I couldn’t believe it. A year ago, this idea had been mine. Now Tom was selling it back to me. When I pointed this out to him, he said, “You could make it real. You fiddle with other people’s ships all day. No more of this Frankenstein business—it’s time you designed your own.”

“But I can do that from Herbert. You can get me to do it cheaper from Herbert.”

“Yes, but at Herbert you’re also potentially working for Exxon and Chevron, and who knows who else. Maybe we want to take you out of circulation.”

Against appeals to my wallet I’d been able to put up some resistance, but against appeals to my vanity I was defenseless. Fool that I am, I’ve always suffered from the intellectual’s weakness for praise.

He employed all his forceful charm and Reaganesque persuasiveness on me that afternoon. He needn’t have worked so hard. Underneath my sarcasm was the unalterable fact that I would be turning sixty in seven months, and there were not going to be many more offers like this in my future.

Tom told me not to give him an answer right away, to sleep on it. But a formal offer arrived at my house by fax by the time I parked in the driveway. And once I saw that number, how could I sleep?
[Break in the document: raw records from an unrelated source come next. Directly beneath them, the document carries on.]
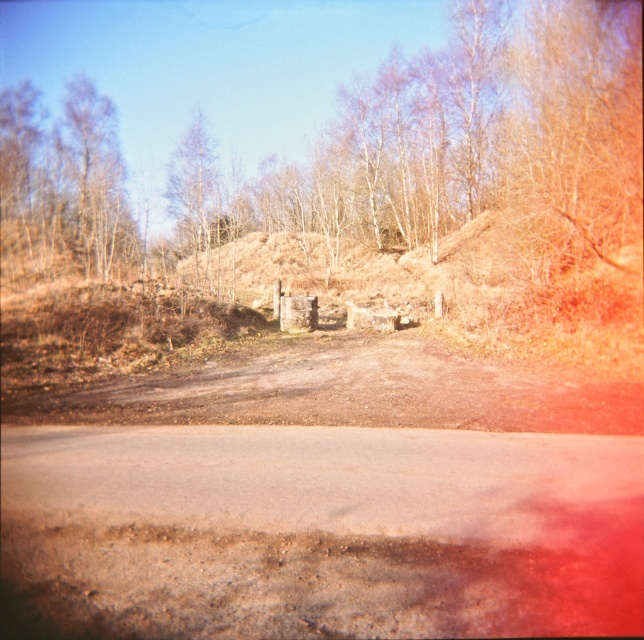
Who is taller, dull gray asphalt at center or brown textured tree at upper center?

With more height is brown textured tree at upper center.

Is dull gray asphalt at center shorter than brown textured tree at upper center?

Yes, dull gray asphalt at center is shorter than brown textured tree at upper center.

Locate an element on the screen. Image resolution: width=644 pixels, height=640 pixels. dull gray asphalt at center is located at coordinates (328, 529).

The image size is (644, 640). I want to click on dull gray asphalt at center, so click(328, 529).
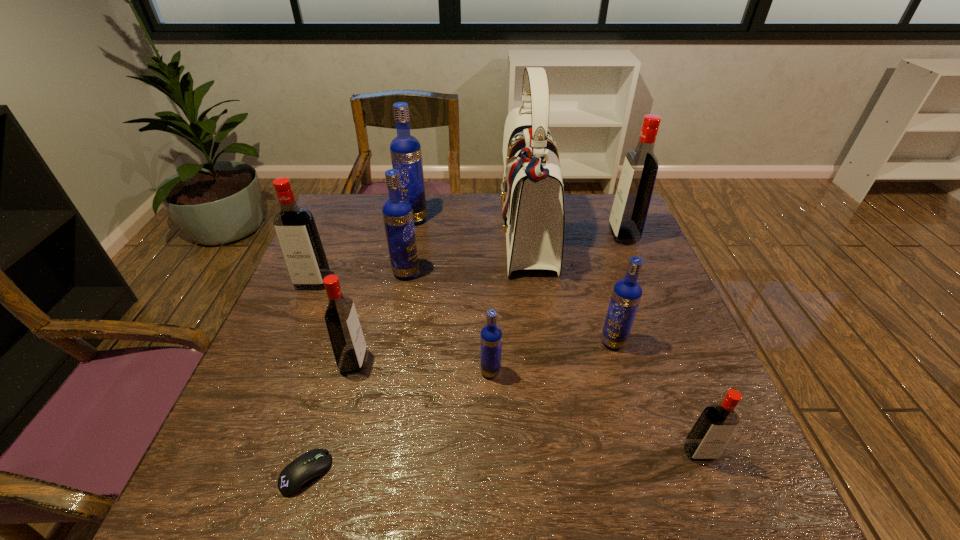
Identify the location of vacant area that lies between the fifth object from right to left and the smallest red vodka. (595, 412).

The width and height of the screenshot is (960, 540). Identify the location of the second closest object relative to the biggest red vodka. (626, 295).

Identify which object is the ninth closest to the farthest red vodka. Please provide its 2D coordinates. Your answer should be formatted as a tuple, i.e. [(x, y)], where the tuple contains the x and y coordinates of a point satisfying the conditions above.

[(295, 477)]

Choose which vodka is the nearest neighbor to the sixth object from left to right. Please provide its 2D coordinates. Your answer should be formatted as a tuple, i.e. [(x, y)], where the tuple contains the x and y coordinates of a point satisfying the conditions above.

[(626, 295)]

Locate an element on the screen. This screenshot has height=540, width=960. vodka object that ranks as the second closest to the black computer equipment is located at coordinates (491, 335).

The height and width of the screenshot is (540, 960). Find the location of `red vodka that can be found as the third closest to the farthest red vodka`. red vodka that can be found as the third closest to the farthest red vodka is located at coordinates (295, 227).

At what (x,y) coordinates should I click in order to perform the action: click on red vodka object that ranks as the second closest to the farthest blue vodka. Please return your answer as a coordinate pair (x, y). Looking at the image, I should click on (349, 347).

Locate an element on the screen. the third closest blue vodka relative to the farthest blue vodka is located at coordinates (626, 295).

Find the location of `blue vodka that is the fourth closest to the shortest object`. blue vodka that is the fourth closest to the shortest object is located at coordinates (406, 156).

Identify the location of blank area in the image that satisfies the following two spatial constraints: 1. on the front and back of the biggest red vodka; 2. on the front and back of the nearest red vodka. This screenshot has width=960, height=540. (714, 452).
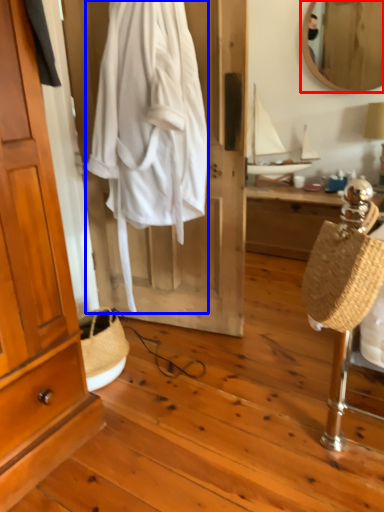
Question: Which object is closer to the camera taking this photo, mirror (highlighted by a red box) or clothing (highlighted by a blue box)?

Choices:
 (A) mirror
 (B) clothing

Answer: (B)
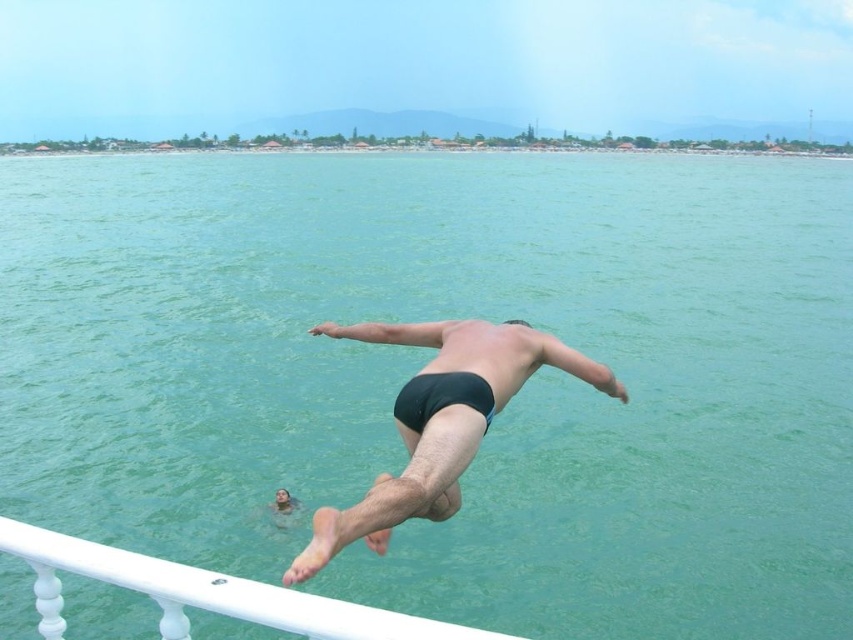
Between white glossy rail at lower left and black matte swim trunks at lower center, which one has less height?

Standing shorter between the two is black matte swim trunks at lower center.

Does point (215, 589) come closer to viewer compared to point (279, 509)?

Yes, it is in front of point (279, 509).

You are a GUI agent. You are given a task and a screenshot of the screen. Output one action in this format:
    pyautogui.click(x=<x>, y=<y>)
    Task: Click on the white glossy rail at lower left
    The image size is (853, 640).
    Given the screenshot: What is the action you would take?
    pyautogui.click(x=206, y=593)

Between point (590, 360) and point (68, 570), which one is positioned behind?

Point (590, 360)

Can you confirm if black matte swim trunks at center is smaller than white glossy rail at lower left?

No.

Is point (474, 365) farther from viewer compared to point (294, 632)?

Yes, it is.

Where is `black matte swim trunks at center`? black matte swim trunks at center is located at coordinates (399, 488).

Does black matte swim trunks at center have a greater height compared to black matte swim trunks at lower center?

Yes.

Can you confirm if black matte swim trunks at center is shorter than black matte swim trunks at lower center?

No.

The height and width of the screenshot is (640, 853). Identify the location of black matte swim trunks at center. (399, 488).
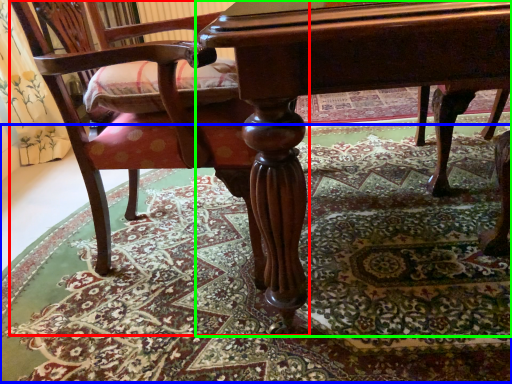
Question: Based on their relative distances, which object is farther from chair (highlighted by a red box)? Choose from mat (highlighted by a blue box) and table (highlighted by a green box).

Choices:
 (A) mat
 (B) table

Answer: (A)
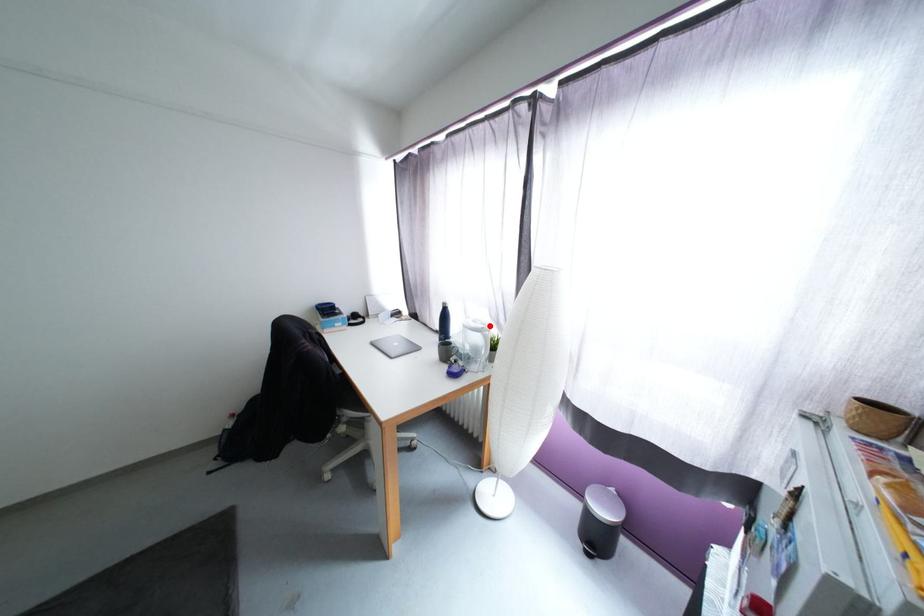
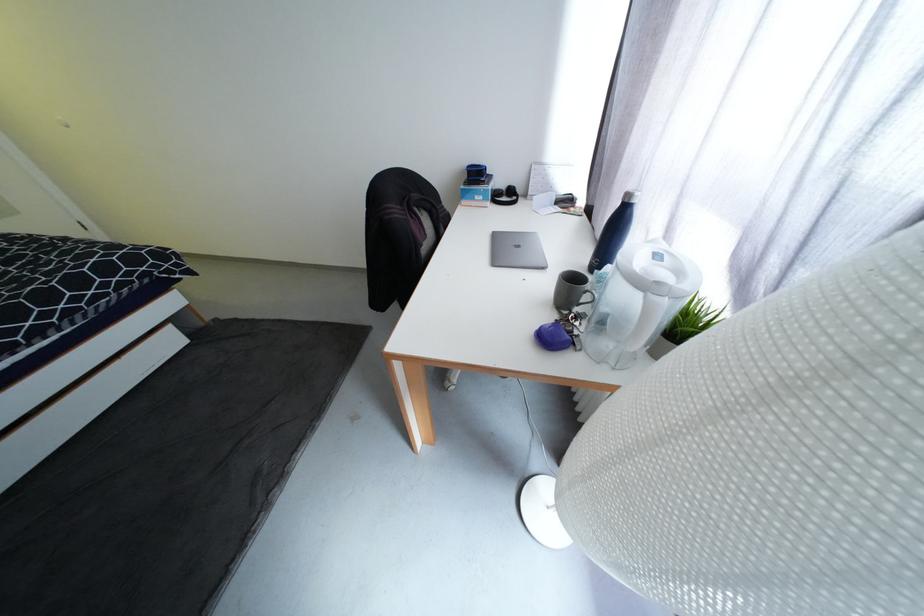
Locate, in the second image, the point that corresponds to the highlighted location in the first image.

(686, 274)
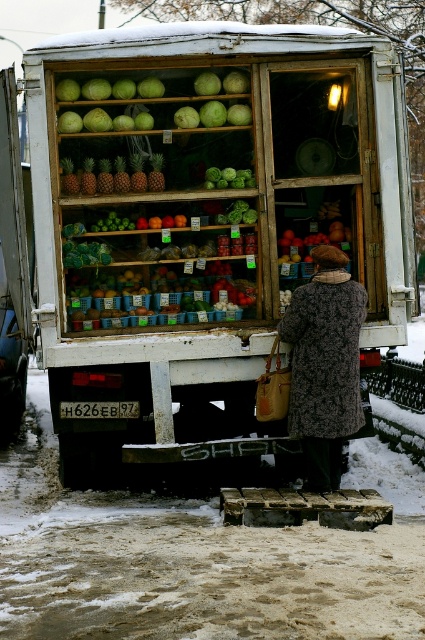
From the picture: You are a customer standing in front of the white matte food truck at center and the shiny red apples at center. Which object is located to the right side of the other?

The shiny red apples at center are positioned to the right of the white matte food truck at center.

You are a customer at the mobile fruit and vegetable stall. You see the fluffy brown coat at center and the pineapple matte at center. Which item is bigger in size?

The fluffy brown coat at center is larger in size than the pineapple matte at center.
Had I known Tom’s real motivation for wanting to hire me away, I might have had the guts to ask for double. It wasn’t a master shipbuilder that he was after, but a person with my more accidental qualities. That evening, however, with the offer still warm in my hands, it occurred to me that the lucrative liaison Tom was proposing might present a rare opportunity to make a few late-stage adjustments for my parental neglect. Maybe, I wondered, the only way to get my son out of Russia was to take myself back to her.